::: Supplied records :::

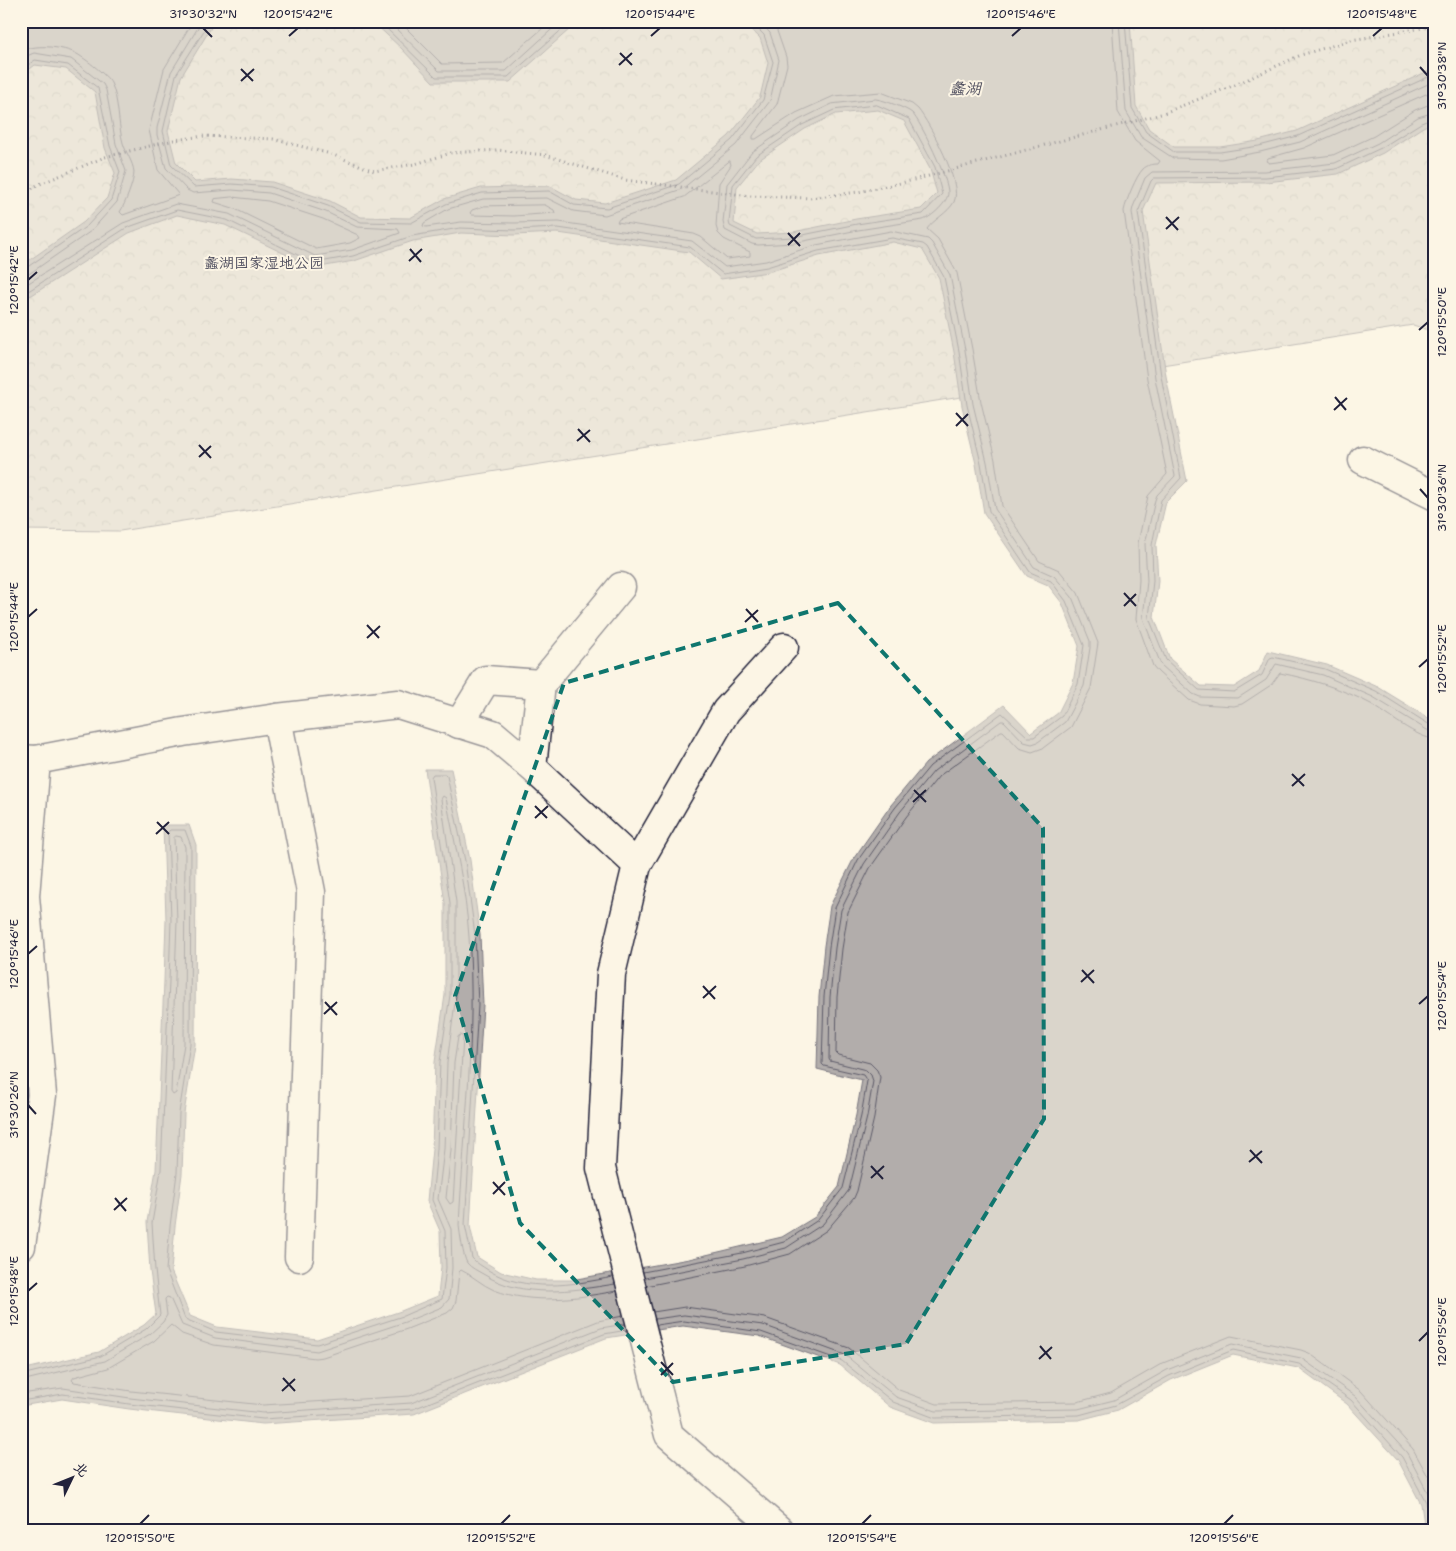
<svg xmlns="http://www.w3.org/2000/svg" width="1456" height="1551" font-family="'Shantell Sans','LXGW WenKai TC',sans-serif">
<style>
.forest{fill:url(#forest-crowns);stroke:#7f7c84}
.water{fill:#b2adab;stroke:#78757e;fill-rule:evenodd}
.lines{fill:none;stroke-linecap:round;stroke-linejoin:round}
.shore{stroke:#5c5a68;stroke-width:1}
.minor-casing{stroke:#22223b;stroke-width:31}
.path{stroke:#22223b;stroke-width:3;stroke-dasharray:1 4;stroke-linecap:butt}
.minor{stroke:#fcf5e5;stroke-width:28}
.marked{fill:none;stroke:#0f766e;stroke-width:4;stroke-dasharray:10 6;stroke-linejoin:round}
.ticks{fill:none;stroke:#22223b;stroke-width:2}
.labels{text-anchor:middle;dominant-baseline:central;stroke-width:4;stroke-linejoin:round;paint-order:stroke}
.park-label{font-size:15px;fill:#504f5f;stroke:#fcf5e5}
.water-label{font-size:16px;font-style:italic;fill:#545362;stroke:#fcf5e5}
.neatline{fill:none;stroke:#22223b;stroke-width:2}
.ticks-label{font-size:12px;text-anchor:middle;fill:#22223b}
</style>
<defs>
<pattern id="forest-crowns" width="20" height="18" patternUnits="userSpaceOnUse" patternTransform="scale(1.25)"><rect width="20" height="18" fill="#dcd6cc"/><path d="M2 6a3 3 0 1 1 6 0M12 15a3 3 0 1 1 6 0" fill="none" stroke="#bcb7b0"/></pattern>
</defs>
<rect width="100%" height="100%" fill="#fcf5e5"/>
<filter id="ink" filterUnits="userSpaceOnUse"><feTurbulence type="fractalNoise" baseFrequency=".02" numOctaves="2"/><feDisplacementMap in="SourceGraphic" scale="10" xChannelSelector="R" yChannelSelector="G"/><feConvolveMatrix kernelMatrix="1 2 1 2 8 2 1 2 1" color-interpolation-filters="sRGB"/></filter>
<g filter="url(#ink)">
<path class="forest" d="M21,21H1435V332L1413,325L120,531L21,530Z"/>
<g class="water">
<path d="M21,21H215L181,77L168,131L176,163L195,182L232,179L272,182L330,201L361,217L410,218L444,199L481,188L550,186L576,200L605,203L676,180L729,136L760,97L768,63L760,38L742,21H1130L1136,106L1149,129L1174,147H1220L1258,141L1297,131L1424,73L1435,70V122L1423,127L1383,153L1338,174L1266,182L1156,183L1143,211L1166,376L1187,481L1166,502L1156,545L1158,581L1154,617L1170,659L1201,686L1234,687L1259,671L1268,651L1327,665L1378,687L1435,722V1530H1425L1421,1504L1398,1460L1347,1404L1298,1368L1233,1355L1171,1380L1118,1410L1079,1420L934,1423L890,1407L840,1365L759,1336L683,1326L606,1338L414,1414L263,1424L129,1409L62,1399L21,1406V1370L99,1352L144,1325L156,1314L150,1271L147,1222L156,1170L164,981L166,920L163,825H189L196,845L195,1045L184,1113L182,1174L175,1226L171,1271L190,1316L217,1327L317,1339L401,1311L438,1296L441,1267L440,1231L427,1201L432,1149L435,1062L445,995V903L425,769H451L470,860L480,935L483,1005L470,1226L477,1257L501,1272L536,1280H571L689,1259L782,1237L815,1217L839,1187L856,1115L862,1080L817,1069L819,997L824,946L830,906L854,858L891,805L926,763L1004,705L1031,733L1058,713L1073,683L1079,646L1062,603L1048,585L1027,576L984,513L976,464L962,406L954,352L939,278L922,249L893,242L819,256L768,272L721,279L689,252L558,233L514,235L461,233L413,241L354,261L314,268L225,225L177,215L129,233L32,295L21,299V266L84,222L107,198L115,173L105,148L95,92L66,69L35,65L21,76ZM878,110L904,121L930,169L937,193L921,209L856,219L793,232L757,234L734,223L737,187L759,160L805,129L836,114Z"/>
<path d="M372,21H574L570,29L510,82H433L402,49Z"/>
</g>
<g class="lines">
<g class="shore">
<path d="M210,21L176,75L163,131L171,165L194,187L232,184L271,187L328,206L361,222L411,223L446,204L482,193L549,191L574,205L607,208L679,184L732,140L763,100L773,62L764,35L750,21"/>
<path d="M379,21L436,77H508L566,26L568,21"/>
<path d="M388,21L439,71H506L561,21"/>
<path d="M399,21L442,64L503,63L551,21"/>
<path d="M1112,21L1118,112L1135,141L1160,161L1158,164C1153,164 1147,165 1143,169C1136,176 1126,201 1124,211L1147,379L1167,474L1148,496L1138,543L1139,580L1136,619L1153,666L1158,672L1189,700L1200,704L1234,706L1242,704L1271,685L1280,673C1311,679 1343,689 1371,704C1386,713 1418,739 1435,739"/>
<path d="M1119,21L1126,111L1141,137L1173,158L1221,159L1260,152L1300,142L1428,84L1435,82"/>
<path d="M1125,21L1132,108L1146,132L1174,152H1220L1259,146L1298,136L1426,78L1435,75"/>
<path d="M21,52C33,43 60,47 73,52C81,55 107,75 111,83C119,98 118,126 123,143C126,153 133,162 134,172C134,182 125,204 120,212L123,215L179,195L158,170L149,130L164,69L193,21"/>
<path d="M21,62L29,55L34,53L71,59L103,84L106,90L116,144L126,171L117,202L91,231L29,274L21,276"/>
<path d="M21,70L35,60L68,65L98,88L110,146L120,172L111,200L87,226L26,268L21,269"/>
<path d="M1435,90L1304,148L1268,158L1266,161L1269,163L1333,155L1374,136L1415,110L1428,105L1435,104"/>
<path d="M876,99C884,100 906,108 912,113C921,122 949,180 948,193C948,202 932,217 923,220L858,230L794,243L758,245L752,244L725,230L723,222L727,184L752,152L799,120L832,104Z"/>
<path d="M877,105L909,119L935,167L942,194L923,214L857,224L793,237L756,239L730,226L729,222L733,185L756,156L802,125L834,110Z"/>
<path d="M1435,112L1418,117L1378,143L1335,163L1265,171L1152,172L1145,178L1133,207L1132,212L1155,378L1175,476L1157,495L1155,500L1145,544L1147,581L1143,618L1161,665L1193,694L1200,697L1238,698L1266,680L1276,664L1323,675L1373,697L1427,730L1435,732"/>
<path d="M1435,118L1421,123L1381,148L1336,169L1266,177L1154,178L1151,181L1138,212L1161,376L1181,478L1161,500L1152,545L1153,581L1149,618L1166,660L1199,690L1234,692L1262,675L1270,658L1273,657L1325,669L1376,691L1430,725H1435"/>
<path d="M730,161L731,165L719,183L716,226L718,233L724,239L750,252V256L727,259L701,237L694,234L617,222L619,219L684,197Z"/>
<path d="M232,197L268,201L323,219L358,235L360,238L350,243L316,249L233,208L214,202L215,199Z"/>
<path d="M545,205L554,210L555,213L514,216L472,215L470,213L472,210L484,206Z"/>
<path d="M21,287L27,284L123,223L176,204L229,214L315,256L352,250L400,233L398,229L357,227L326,212L269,193L232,190L193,193L187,190L166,168L157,135V128L171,72L202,21"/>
<path d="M21,293L30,290L126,228L177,210L227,220L314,263L353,256L412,236L460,228L514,230L558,228L690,247L723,274L767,267L818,251L892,238L923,244L927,247L944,277L959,351L967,405L981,463L989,511L1030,572L1051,581L1066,601L1084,645L1078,684L1062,716L1034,737H1028L1002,713L930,766L895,808L858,860L835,908L829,947L824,997L822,1064L824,1066L863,1075L867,1081L861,1116L843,1188L818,1220L784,1242L742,1253L643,1272"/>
<path d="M176,836L181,837L185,847L184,1044L176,1093L173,1095L171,1092L177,921L174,838Z"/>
<path d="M461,1035L463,1038L453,1202L450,1204L446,1198L451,1150L454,1063L458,1037Z"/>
<path d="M645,1278L743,1259L786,1248L823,1224L849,1190L867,1117L873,1081L871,1075L866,1070L830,1061L829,1059L830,997L835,948L841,910L864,864L900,812L934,771L1001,721H1004L1024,742L1032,744L1038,742L1065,722L1084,686L1090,648V641L1072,597L1054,576L1034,567L995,509L987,462L973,404L965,350L950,275L932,243L928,239L891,231L816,245L766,261L725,267L692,241L559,222L514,223L461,222L426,227L423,226L424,223L448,209L483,199L547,198L573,211L605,215L682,189L736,145L770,101L779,60L770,33L759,21"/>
<path d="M646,1286L745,1266L790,1254L827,1230L854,1198L857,1191L874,1118L880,1077L877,1070L870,1063L838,1055L836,1053L837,997L842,949L848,912L870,868L906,817L939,776L1001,731H1003L1019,748L1032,752L1043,748L1071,727L1091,688L1098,643L1078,593L1059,570L1039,561L1002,506L995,460L981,402L972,349L957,273L938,239L927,229C933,220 948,213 954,202C963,184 930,124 918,109L912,104L881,92L834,96L796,113L756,139H753V136L777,104L787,65L786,57L777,31L770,21"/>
<path d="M617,1291C576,1298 534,1305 494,1290C482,1285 472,1275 461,1270L459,1272L456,1301L453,1308L447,1313L407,1329L323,1357L315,1358L214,1345L182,1334L171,1325L154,1341L108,1368L74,1377L72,1380L74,1382L131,1391L263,1405L410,1396L598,1321L623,1316"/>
<path d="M653,1312L685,1307L765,1318L849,1348L899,1390L937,1404L1077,1402L1111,1393L1163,1363L1231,1336L1301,1350L1309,1353L1361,1391L1413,1449L1435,1489"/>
<path d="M655,1319L684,1315L763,1325L845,1355L896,1397L936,1411L1078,1409L1114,1400L1167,1370L1232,1344L1301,1358L1355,1396L1407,1453L1431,1499L1435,1520"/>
<path d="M656,1325L684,1321L761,1332L842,1361L893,1402L935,1418L1079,1415L1116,1405L1169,1376L1233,1350L1299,1364L1351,1400L1402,1457L1426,1502L1429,1530"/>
<path d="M21,1375L101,1356L146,1329L160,1315L155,1270L152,1223L161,1170L169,981L171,920L168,832L170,830H185L191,846L190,1044L179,1113L177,1173L170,1226L166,1270L185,1319L216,1332L317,1344L403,1316L442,1299L446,1268L445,1231L432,1200L437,1149L440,1062L450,995V903L431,777L433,774H445L447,776L465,861L475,935L478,1005L465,1225L472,1258C476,1263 482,1266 488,1270C525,1293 573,1285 613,1277"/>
<path d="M21,1381L105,1361L150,1334L163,1322L167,1315L165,1299L167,1297L170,1298L182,1325L215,1338L317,1351L405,1322L442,1307L449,1299L452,1268L451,1229L438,1199L444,1149L447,1063L456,995V902L441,799L443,796L446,798C455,844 466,891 469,937C476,1033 464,1130 459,1225C460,1234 463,1256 467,1263C471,1268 478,1271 483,1274C523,1299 571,1291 615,1284"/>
<path d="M21,1394L63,1388L130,1398L263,1413L411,1403L601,1328L625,1324"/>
<path d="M21,1401L63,1394L129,1404L263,1419L413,1409L604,1334L627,1330"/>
</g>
<defs>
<g id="minor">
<path d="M1363,460L1435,496"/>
<path d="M277,718L311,892L299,1257"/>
<path d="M459,724L486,680L541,684"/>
<path d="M21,759L36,760L183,732L277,718L398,704L493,734L532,767L637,865L611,974L601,1168L669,1435L779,1530"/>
<path d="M532,767L541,684L621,587"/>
<path d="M637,865L726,711L784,647"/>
<path d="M21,1246L42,1095L25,896L36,760"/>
</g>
</defs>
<use href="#minor" class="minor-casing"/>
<path class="path" d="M21,199L35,186L105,157L174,140L204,136L273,139L331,154L374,171L415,164L451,153L497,150L545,155L625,180L751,196L810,198L858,192L910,181L1161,114L1235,85L1301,55L1351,40L1435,26"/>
<use href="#minor" class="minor"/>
</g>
</g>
<path d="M0 0H1456V1551H0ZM838,603L1043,828L1044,1119L906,1344L673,1382L520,1223L455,996L564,683Z" fill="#fcf5e5" fill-opacity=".55" fill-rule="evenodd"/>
<path class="marked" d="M838,603L1043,828L1044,1119L906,1344L673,1382L520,1223L455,996L564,683Z"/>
<path class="ticks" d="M203,28L212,37M289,36L298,28M651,36L660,28M1012,36L1021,28M1373,36L1382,28M620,53L632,65M619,65L632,53M1420,67L1428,76M241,69L253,81M241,81L254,69M1166,217L1178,230M1166,229L1179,217M788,233L800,246M788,245L800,233M410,249L421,262M409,261L422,249M28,280L37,272M1419,330L1428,322M1335,397L1346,410M1334,410L1347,398M956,413L968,426M956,426L968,414M578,429L590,442M577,441L590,430M199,445L211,458M199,457L211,446M1420,489L1428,498M1124,593L1136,606M1124,606L1136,594M746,609L758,622M28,617L37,609M745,622L758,610M367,625L379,638M367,638L380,626M1419,667L1428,659M1292,774L1304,786M1292,786L1305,774M914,790L926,802M913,802L926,790M535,806L547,818M535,818L548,806M157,822L169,834M156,834L169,822M28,954L37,946M1082,970L1094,983M1081,982L1094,970M703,986L715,999M703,998L716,986M325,1002L337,1015M1419,1004L1428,996M324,1014L337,1002M28,1105L36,1114M1250,1150L1262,1163M1249,1162L1262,1151M871,1166L883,1179M871,1178L884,1166M493,1182L505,1195M493,1194L505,1182M115,1198L126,1211M114,1210L127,1198M28,1291L37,1283M1419,1341L1428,1332M1040,1346L1051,1359M1039,1359L1052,1347M661,1362L673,1375M661,1375L673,1363M283,1378L295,1391M282,1391L295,1379M140,1524L149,1515M501,1524L510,1515M862,1524L871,1515M1224,1524L1233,1515"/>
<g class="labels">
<g class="park-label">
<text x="264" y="263">蠡湖国家湿地公园</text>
</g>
<g class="water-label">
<text x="965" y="88">蠡湖</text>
</g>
</g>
<rect width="1456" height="1551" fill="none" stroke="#fcf5e5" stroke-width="55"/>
<g transform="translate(72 1478) rotate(47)" stroke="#fcf5e5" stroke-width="4" paint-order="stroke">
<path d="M0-4L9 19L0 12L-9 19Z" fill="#22223b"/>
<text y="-8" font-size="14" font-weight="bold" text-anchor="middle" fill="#22223b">北</text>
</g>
<rect x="28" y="28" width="1400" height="1496" class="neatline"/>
<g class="ticks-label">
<text x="203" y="18">31°30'32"N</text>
<text x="298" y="18">120°15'42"E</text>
<text x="660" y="18">120°15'44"E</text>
<text x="1021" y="18">120°15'46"E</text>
<text x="1382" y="18">120°15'48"E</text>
<text transform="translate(1442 76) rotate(-90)" y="4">31°30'38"N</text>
<text transform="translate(14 280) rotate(-90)" y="4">120°15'42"E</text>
<text transform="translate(1442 322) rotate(-90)" y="4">120°15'50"E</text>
<text transform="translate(1442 498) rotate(-90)" y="4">31°30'36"N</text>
<text transform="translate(14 617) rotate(-90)" y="4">120°15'44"E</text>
<text transform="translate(1442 659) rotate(-90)" y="4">120°15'52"E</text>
<text transform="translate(14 954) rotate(-90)" y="4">120°15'46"E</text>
<text transform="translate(1442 996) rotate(-90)" y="4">120°15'54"E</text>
<text transform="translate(14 1105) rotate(-90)" y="4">31°30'26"N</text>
<text transform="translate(14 1291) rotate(-90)" y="4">120°15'48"E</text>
<text transform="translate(1442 1332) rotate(-90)" y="4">120°15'56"E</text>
<text x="140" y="1542">120°15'50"E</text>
<text x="501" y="1542">120°15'52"E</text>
<text x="862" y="1542">120°15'54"E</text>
<text x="1224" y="1542">120°15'56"E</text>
</g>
</svg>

:::

● Your instructions:
Every line above that holds the string "filter" should be copied out.

● Result below:
<filter id="ink" filterUnits="userSpaceOnUse"><feTurbulence type="fractalNoise" baseFrequency=".02" numOctaves="2"/><feDisplacementMap in="SourceGraphic" scale="10" xChannelSelector="R" yChannelSelector="G"/><feConvolveMatrix kernelMatrix="1 2 1 2 8 2 1 2 1" color-interpolation-filters="sRGB"/></filter>
<g filter="url(#ink)">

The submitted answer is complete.